Transactions of the Association for Computational Linguistics
- Discipline: Computational linguistics, Natural language processing
- Language: English
- Edited by: Aslı Çelikyılmaz, Roi Reichart, Dilek Hakkani-Tür

Publication details
- History: 2013–present
- Publisher: MIT Press on behalf of the Association for Computational Linguistics
- Frequency: Annual
- Open access: Yes
- License: CC-BY 4.0
- Impact factor: 10.9 (2022)

Standard abbreviations
- ISO 4: Trans. Assoc. Comput. Linguist.

Indexing
- ISSN: 2307-387X
- OCLC no.: 999414071

Links
- Journal homepage; Online access; Submission site;

= Transactions of the Association for Computational Linguistics =

Computational linguistics journal

Transactions of the Association for Computational Linguistics (commonly abbreviated TACL) is an annual peer-reviewed open-access academic journal that publishes papers in the fields of computational linguistics and natural language processing. It is published by MIT Press for the Association for Computational Linguistics (ACL). TACL offers a hybrid approach between journal-style and conference-style publication: papers must adhere to conference-style formatting requirements, but undergo journal-style review. Additionally, researchers whose papers are accepted for publication by the journal are given the option to present their work at various ACL-sponsored conferences.

TACL accepts submissions all year, with a deadline on the first of every month, and accepted papers are made available online as soon as they are ready. However, only one volume is published for any given year. As of March 2024, Its editors-in-chief are Asli Celikyilmaz, Roi Reichart, and Dilek Hakkani-Tür.

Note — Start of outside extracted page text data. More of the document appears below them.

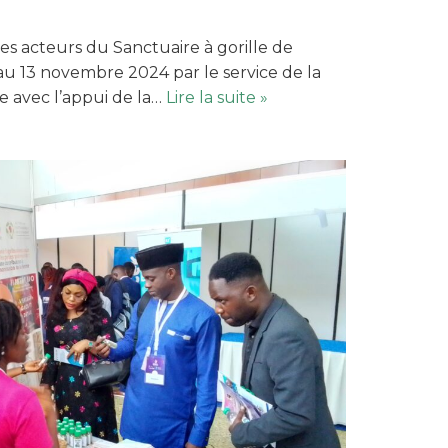
des acteurs du Sanctuaire à gorille de
u 13 novembre 2024 par le service de la
e avec l’appui de la…
Lire la suite »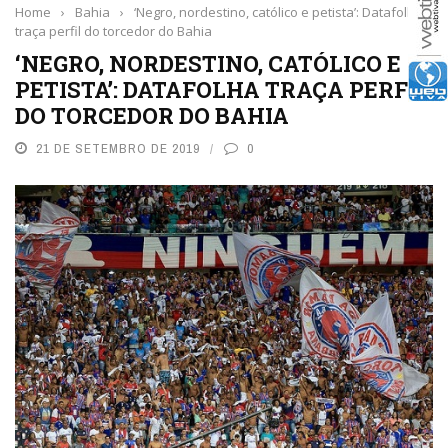
Home
›
Bahia
›
‘Negro, nordestino, católico e petista’: Datafolha
traça perfil do torcedor do Bahia
‘NEGRO, NORDESTINO, CATÓLICO E
PETISTA’: DATAFOLHA TRAÇA PERFIL
DO TORCEDOR DO BAHIA
21 DE SETEMBRO DE 2019
0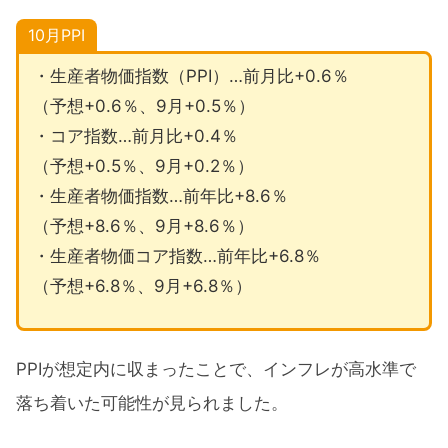
10月PPI
・生産者物価指数（PPI）…前月比+0.6％
（予想+0.6％、9月+0.5％）
・コア指数…前月比+0.4％
（予想+0.5％、9月+0.2％）
・生産者物価指数…前年比+8.6％
（予想+8.6％、9月+8.6％）
・生産者物価コア指数…前年比+6.8％
（予想+6.8％、9月+6.8％）
PPIが想定内に収まったことで、インフレが高水準で
落ち着いた可能性が見られました。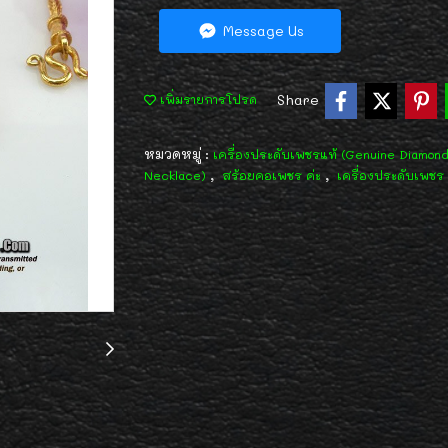
Message Us
Share
เพิ่มรายการโปรด
หมวดหมู่ :
เครื่องประดับเพชรแท้ (Genuine Diamon
,
,
Necklace)
สร้อยคอเพชร ค่ะ
เครื่องประดับเพชร 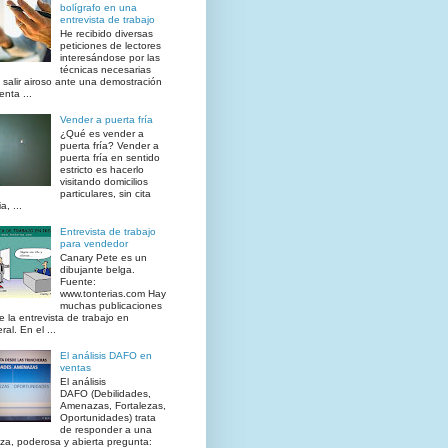
bolígrafo en una
entrevista de trabajo
He recibido diversas
peticiones de lectores
interesándose por las
técnicas necesarias
 salir airoso ante una demostración
enta ...
Vender a puerta fría
¿Qué es vender a
puerta fría? Vender a
puerta fría en sentido
estricto es hacerlo
visitando domicilios
particulares, sin cita
a, ...
Entrevista de trabajo
para vendedor
Canary Pete es un
dibujante belga.
Fuente:
www.tonterias.com Hay
muchas publicaciones
e la entrevista de trabajo en
al. En el ...
El análisis DAFO en
ventas
El análisis
DAFO (Debilidades,
Amenazas, Fortalezas,
Oportunidades) trata
de responder a una
iza, poderosa y abierta pregunta: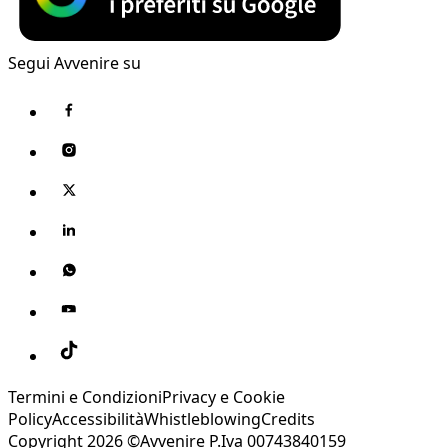
Segui Avvenire su
Termini e Condizioni
Privacy e Cookie
Policy
Accessibilità
Whistleblowing
Credits
Copyright 2026 ©Avvenire P.Iva 00743840159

TACL is one of the most influential journals in its domain. According to Journal Citation Reports, in 2022 the journal ranked first out of 194 journals in the "linguistics" category and 11th out of 145 journals in the "computer science (artificial intelligence)" category, with an impact factor of 10.9.

==Format==
TACL is a journal, but it incorporates aspects of the conference-style publications that dominate in computational linguistics and most other subdisciplines of computer science today. Papers must conform to a format similar to that of popular conferences in the field, including a shorter page limit than is typical in journals. However, they undergo a journal-style reviewing process: reviewers may issue a recommendation that the authors of a paper "revise and resubmit", an option not typically available for conference reviewers. Researchers whose papers are accepted for publication by the journal have the option of presenting their work at an ACL-sponsored conference in the same or following year as when their paper is published. Thus, TACL gives researchers benefits associated with both the conference and traditional journal styles of publication.